▶ [Activity]: Reproduce in full, word for word, the passage below on errors made by crack segmentation models.

BEGIN Text section

For network cracks, Segformer and Deeplabv3+ exhibited noticeable loss in detecting very fine cracks, especially when the crack width was extremely narrow. These algorithms struggled to fully identify the crack edges, resulting in errors. This highlights that these models often fail to precisely capture the subtle structural changes in micro-cracks due to limitations in resolution or network architecture. In crack images with watermarks and shadows, Unet and CT-CrackSeg made misjudgments, particularly in shadow areas, where they mistakenly identified the shadow region as a crack. The presence of watermarks also affected segmentation results, causing these algorithms to struggle in distinguishing cracks from noise in complex backgrounds. This misjudgment indicates the algorithms’ limitations when dealing with complex backgrounds, lighting variations, or added objects.
For the segmentation of concrete brick joints, Segformer mistakenly identified brick joints as cracks, suggesting that this algorithm may confuse textures in similar backgrounds. In some cases, when the textures of the background and the crack were too similar, the models had difficulty making the correct distinction, resulting in unnecessary misclassifications. Unet, Segformer, Deeplabv3+, and CT-CrackSeg also struggled with the continuity of cracks, especially in longer or curved cracks, where the segmentation results were often fragmented, and some cracks were incorrectly broken. This demonstrates that current deep learning models still require optimization to better account for the geometric shape and global continuity of cracks.

END Text section
BEGIN Supplied records

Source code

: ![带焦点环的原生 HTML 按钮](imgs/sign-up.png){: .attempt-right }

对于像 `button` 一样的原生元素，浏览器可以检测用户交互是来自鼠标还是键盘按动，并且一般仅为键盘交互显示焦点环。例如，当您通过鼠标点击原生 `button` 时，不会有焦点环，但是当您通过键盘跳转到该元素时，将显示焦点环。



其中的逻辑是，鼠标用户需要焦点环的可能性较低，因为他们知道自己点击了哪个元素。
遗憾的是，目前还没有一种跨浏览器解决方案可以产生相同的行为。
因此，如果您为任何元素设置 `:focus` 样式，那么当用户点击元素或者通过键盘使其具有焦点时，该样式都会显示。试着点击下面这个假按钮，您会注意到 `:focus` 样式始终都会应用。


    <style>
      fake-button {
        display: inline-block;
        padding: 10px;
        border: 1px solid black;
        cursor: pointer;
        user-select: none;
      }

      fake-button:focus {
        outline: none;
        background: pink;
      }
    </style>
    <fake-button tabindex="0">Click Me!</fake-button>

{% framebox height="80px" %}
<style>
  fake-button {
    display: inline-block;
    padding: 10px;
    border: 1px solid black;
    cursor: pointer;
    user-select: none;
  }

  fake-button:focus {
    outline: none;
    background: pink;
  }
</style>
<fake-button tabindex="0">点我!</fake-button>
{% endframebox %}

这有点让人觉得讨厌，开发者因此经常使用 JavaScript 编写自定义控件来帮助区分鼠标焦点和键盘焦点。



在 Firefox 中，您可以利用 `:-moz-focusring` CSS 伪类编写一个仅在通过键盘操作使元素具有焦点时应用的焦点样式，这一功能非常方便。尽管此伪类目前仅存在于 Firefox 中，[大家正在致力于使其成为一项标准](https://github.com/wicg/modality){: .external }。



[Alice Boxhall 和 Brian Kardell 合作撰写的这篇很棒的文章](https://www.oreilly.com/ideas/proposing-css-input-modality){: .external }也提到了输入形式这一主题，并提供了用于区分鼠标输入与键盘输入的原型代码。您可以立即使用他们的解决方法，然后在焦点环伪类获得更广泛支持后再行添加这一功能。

END Supplied records

▶ [Answer box]:
For network cracks, Segformer and Deeplabv3+ exhibited noticeable loss in detecting very fine cracks, especially when the crack width was extremely narrow. These algorithms struggled to fully identify the crack edges, resulting in errors. This highlights that these models often fail to precisely capture the subtle structural changes in micro-cracks due to limitations in resolution or network architecture. In crack images with watermarks and shadows, Unet and CT-CrackSeg made misjudgments, particularly in shadow areas, where they mistakenly identified the shadow region as a crack. The presence of watermarks also affected segmentation results, causing these algorithms to struggle in distinguishing cracks from noise in complex backgrounds. This misjudgment indicates the algorithms’ limitations when dealing with complex backgrounds, lighting variations, or added objects.
For the segmentation of concrete brick joints, Segformer mistakenly identified brick joints as cracks, suggesting that this algorithm may confuse textures in similar backgrounds. In some cases, when the textures of the background and the crack were too similar, the models had difficulty making the correct distinction, resulting in unnecessary misclassifications. Unet, Segformer, Deeplabv3+, and CT-CrackSeg also struggled with the continuity of cracks, especially in longer or curved cracks, where the segmentation results were often fragmented, and some cracks were incorrectly broken. This demonstrates that current deep learning models still require optimization to better account for the geometric shape and global continuity of cracks.